**Instruction:**
Among the entries below, please show each line that carries the word "label".

**Input records:**
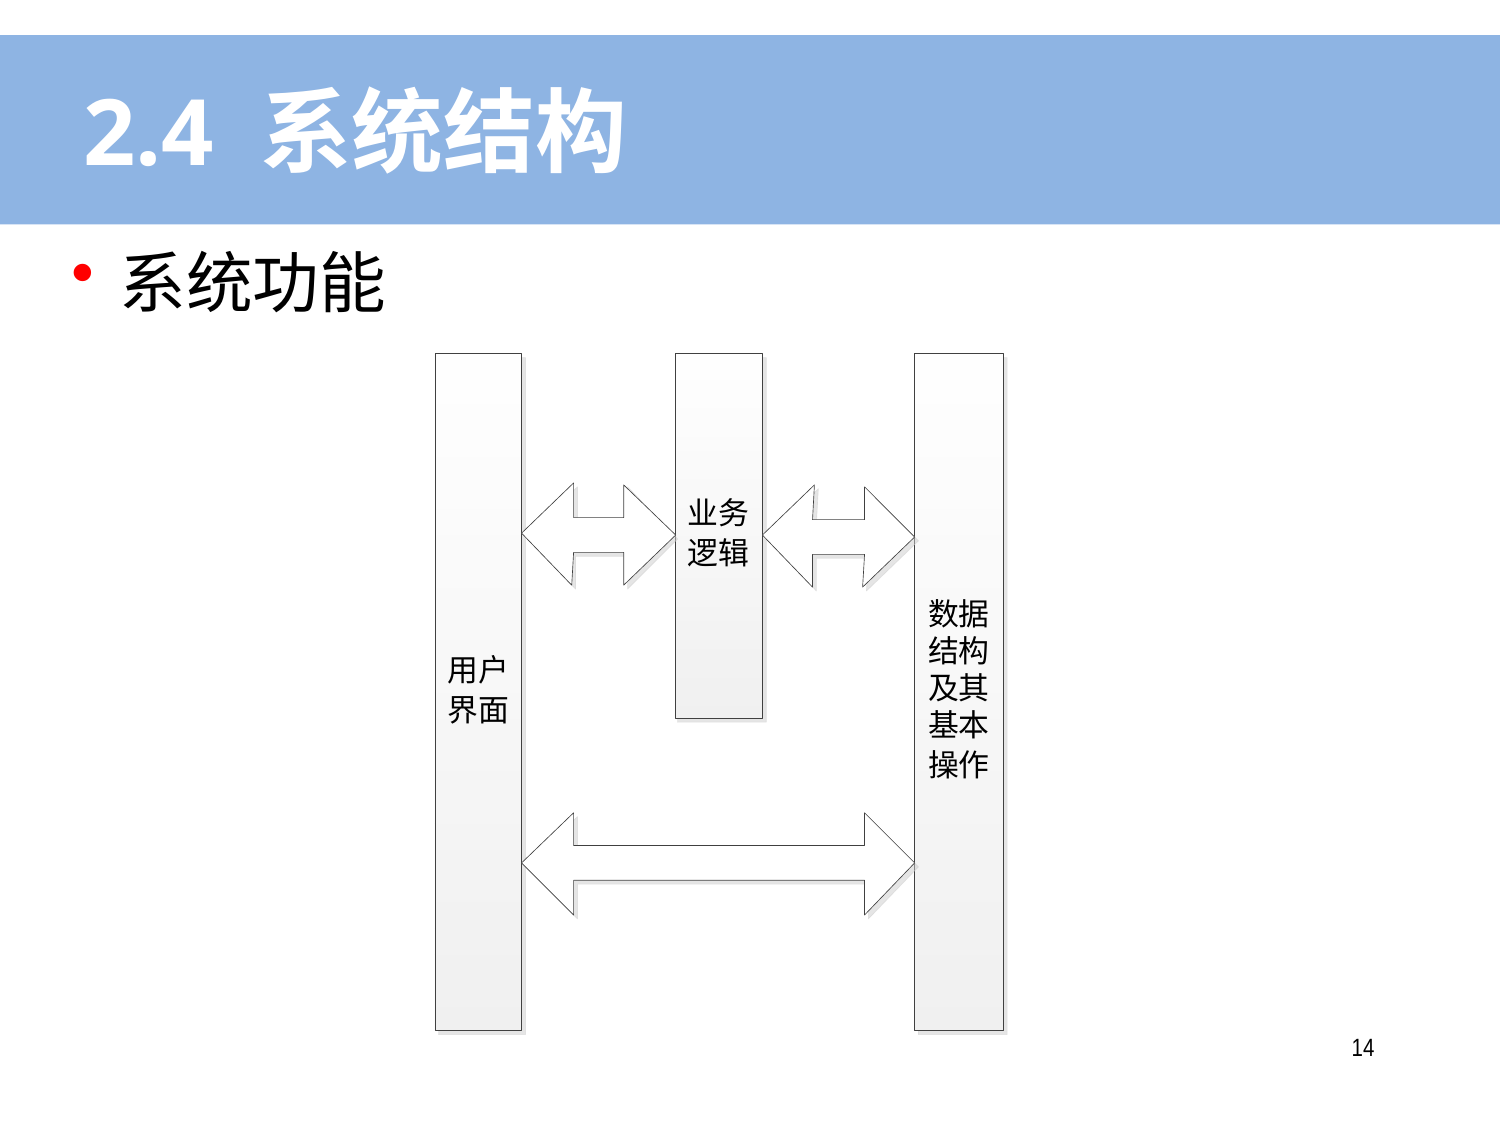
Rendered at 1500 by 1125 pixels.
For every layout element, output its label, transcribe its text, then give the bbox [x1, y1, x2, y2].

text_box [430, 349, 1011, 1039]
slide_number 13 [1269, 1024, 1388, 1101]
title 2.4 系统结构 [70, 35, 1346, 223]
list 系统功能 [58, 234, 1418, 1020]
* * *
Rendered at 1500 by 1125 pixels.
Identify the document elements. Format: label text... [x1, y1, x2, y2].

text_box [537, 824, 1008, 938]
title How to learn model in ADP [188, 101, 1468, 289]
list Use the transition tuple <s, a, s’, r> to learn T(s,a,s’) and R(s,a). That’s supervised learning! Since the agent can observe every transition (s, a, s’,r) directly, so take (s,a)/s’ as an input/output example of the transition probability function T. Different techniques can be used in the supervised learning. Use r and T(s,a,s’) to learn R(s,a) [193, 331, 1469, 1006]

**Expected output:**
For every layout element, output its label, transcribe its text, then give the bbox [x1, y1, x2, y2].
Identify the document elements. Format: label text... [x1, y1, x2, y2].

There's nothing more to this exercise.